14 November 2013, The Tablet

A Point of View


Radio

Not long ago I went to see Will Self read from his works at the Norwich Playhouse. There hung over the event the sense of a writer who has so stylised his public persona as to have become a kind of performance artist. Certainly the gap between novelist playing – literally – to the gallery and stand-up comedian was sometimes a bit too close for comfort. It was all quite amusing, even if the woman sitting next to me, having remarked to her husband shortly before the interval that she “came here to be entertained”, failed to return for the second half.

Self’s angle on the half-century of the Kennedy assassination (8 November) followed a particularly raucous edition of Any Questions from some Scottish bear pit. The contrast between Jonathan Dimbleby’s farewell to his baying audience and the solitary voice that followed was rather alarming: the communally effervescent had suddenly been replaced by the lugubrious, the drawling and the drily ironic. Filling us in on his recent visit to Dallas, Self reprised an encounter with a wise-­cracking onlooker, to whose quip he hesitated to rise. Was levity the best way to respond to a political murder?

But then America, still awash in conspiracy theories and Kennedy lore, seemed uncertain how to swing itself: “oddly muted” Self reckoned its collective reaction. The locals gathered around him to reflect included a local academic, who recalled Dallas Catholics emerging weeping from houses decked out with the “twin icons” of President and Pope once the news broke, and Mark Oakes, a JFK obsessive these 40 years past, who was offering for sale copies of the autopsy report signed by one of the technicians.

Self’s highly plausible theory was that Kennedy’s death inaugurated “the media­tisation of public events in the 1960s” and the transformation of things usually kept behind doors, or enacted beyond the camera lens in remote parts of the world, into spectacle. As for the conspiracy angle, he seemed fascinated by Oakes who, when asked who he thought had done it, remarked that he didn’t know, although the mob, the CIA and the Teamsters Union seemed possible candidates. What seemed really to irk him, Self shrewdly deposed, was his own debarment from the mediatising process. The anniversary documentaries and write-ups had passed him by.

There was a wider argument here too, about people in the intervening 50 years no longer believing what they read in newspapers or saw on TV. Conspiracy theories, in fact, were a response to oligarchism and powerlessness: paradoxically, the notion that everything is arranged and that the powerful are mostly unaccountable is deeply consoling to those outside the loop. Curiously, despite mention of “psychic mulches” and the “tentacular” reach of the National Security Agency, and much good sense, our man seemed as muted as American reaction to the current crop of memorials, and the museum which he visited in the course of his researches.

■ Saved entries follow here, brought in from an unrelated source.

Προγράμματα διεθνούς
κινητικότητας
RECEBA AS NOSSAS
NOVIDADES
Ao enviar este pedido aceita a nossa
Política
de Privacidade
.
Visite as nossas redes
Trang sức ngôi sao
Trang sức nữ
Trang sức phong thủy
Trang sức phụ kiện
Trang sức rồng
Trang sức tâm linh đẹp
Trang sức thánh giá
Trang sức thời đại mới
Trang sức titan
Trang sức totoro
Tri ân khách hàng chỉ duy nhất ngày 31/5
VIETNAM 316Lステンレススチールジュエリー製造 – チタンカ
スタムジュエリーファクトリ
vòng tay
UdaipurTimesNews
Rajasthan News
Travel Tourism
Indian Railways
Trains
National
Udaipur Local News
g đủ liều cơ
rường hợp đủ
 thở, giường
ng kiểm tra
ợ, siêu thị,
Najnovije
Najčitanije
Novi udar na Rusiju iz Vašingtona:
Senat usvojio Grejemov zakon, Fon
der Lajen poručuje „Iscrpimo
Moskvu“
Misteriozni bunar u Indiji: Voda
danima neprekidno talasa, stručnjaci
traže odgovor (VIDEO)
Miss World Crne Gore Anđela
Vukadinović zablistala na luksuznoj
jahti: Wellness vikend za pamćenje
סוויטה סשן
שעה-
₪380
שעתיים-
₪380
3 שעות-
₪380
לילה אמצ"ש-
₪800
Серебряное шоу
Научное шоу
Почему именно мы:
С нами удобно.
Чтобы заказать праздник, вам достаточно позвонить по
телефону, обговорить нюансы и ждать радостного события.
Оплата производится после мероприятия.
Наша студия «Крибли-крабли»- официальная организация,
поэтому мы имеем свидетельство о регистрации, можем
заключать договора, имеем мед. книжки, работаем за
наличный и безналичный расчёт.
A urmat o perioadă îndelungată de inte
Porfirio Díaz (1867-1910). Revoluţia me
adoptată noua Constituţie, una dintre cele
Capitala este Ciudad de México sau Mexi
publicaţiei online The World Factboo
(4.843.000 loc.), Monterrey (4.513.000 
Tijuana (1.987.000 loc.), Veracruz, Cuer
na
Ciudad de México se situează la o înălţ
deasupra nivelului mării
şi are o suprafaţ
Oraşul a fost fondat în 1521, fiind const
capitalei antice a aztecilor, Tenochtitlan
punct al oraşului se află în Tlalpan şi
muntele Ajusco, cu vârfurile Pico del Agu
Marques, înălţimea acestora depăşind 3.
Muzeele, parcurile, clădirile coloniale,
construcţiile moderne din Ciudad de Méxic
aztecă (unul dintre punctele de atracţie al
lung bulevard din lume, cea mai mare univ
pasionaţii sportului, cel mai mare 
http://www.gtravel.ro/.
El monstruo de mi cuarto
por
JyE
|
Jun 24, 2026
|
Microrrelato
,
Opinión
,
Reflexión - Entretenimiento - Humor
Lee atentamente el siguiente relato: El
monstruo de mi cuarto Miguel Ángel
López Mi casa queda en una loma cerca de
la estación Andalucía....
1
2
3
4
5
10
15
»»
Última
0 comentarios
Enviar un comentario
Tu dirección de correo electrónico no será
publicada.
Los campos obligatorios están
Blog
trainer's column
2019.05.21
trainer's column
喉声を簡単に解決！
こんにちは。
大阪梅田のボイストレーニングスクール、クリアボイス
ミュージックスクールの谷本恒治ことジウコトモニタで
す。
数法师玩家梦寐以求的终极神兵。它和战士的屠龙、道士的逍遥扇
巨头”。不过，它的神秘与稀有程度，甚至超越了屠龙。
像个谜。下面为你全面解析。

Stylisation may be harder to keep up than we imagine.

Meanwhile, over on Start the Week (11 November) something rather extraordinary was going on – nothing less than an entire programme devoted to the poetry of George Herbert. The excuse, we soon learned, was the taste for religious verse of the Herbert-Berry-Eliot kind acquired by Andrew Marr (“not a religious person”) while recovering from his recent stroke. The guests were Herbert’s biographer, John Drury, the composer Sir John Tavener (who died the day after the broadcast) and Jeanette Winterson, and Marr’s guess that the discussion would “shoot all over the place” proved to be uncannily prophetic.    

In fact, once Drury had summarised his subject’s life for us – the “search for obscurity” that accompanied his transfer from Cambridge don to country parson, the poems written with no thought that they would ever be published – the debate straight away turned to the question of why, in a supposedly secular age, people were so interested in religious poetry. Tavener, naturally, spoke of Herbert’s musicality, but Winterson, whose Pentecostalist upbringing was made much of, went instantly to the heart of the matter with her claim that it was a consequence of the soul trying to adapt to a world in flux.

The soul, she continued, was a part of us that even non-believers could understand, and, in an age where religion was in retreat from public spaces, something that screamed out for “company”. Working-class culture, oral traditions and patronising middle-class ­revisers who assumed that ordinary people couldn’t understand the language of the King James Bible followed in quick succession: rarely has the displaced religious sensibility that floats around so much of our national life been given such a spirited airing.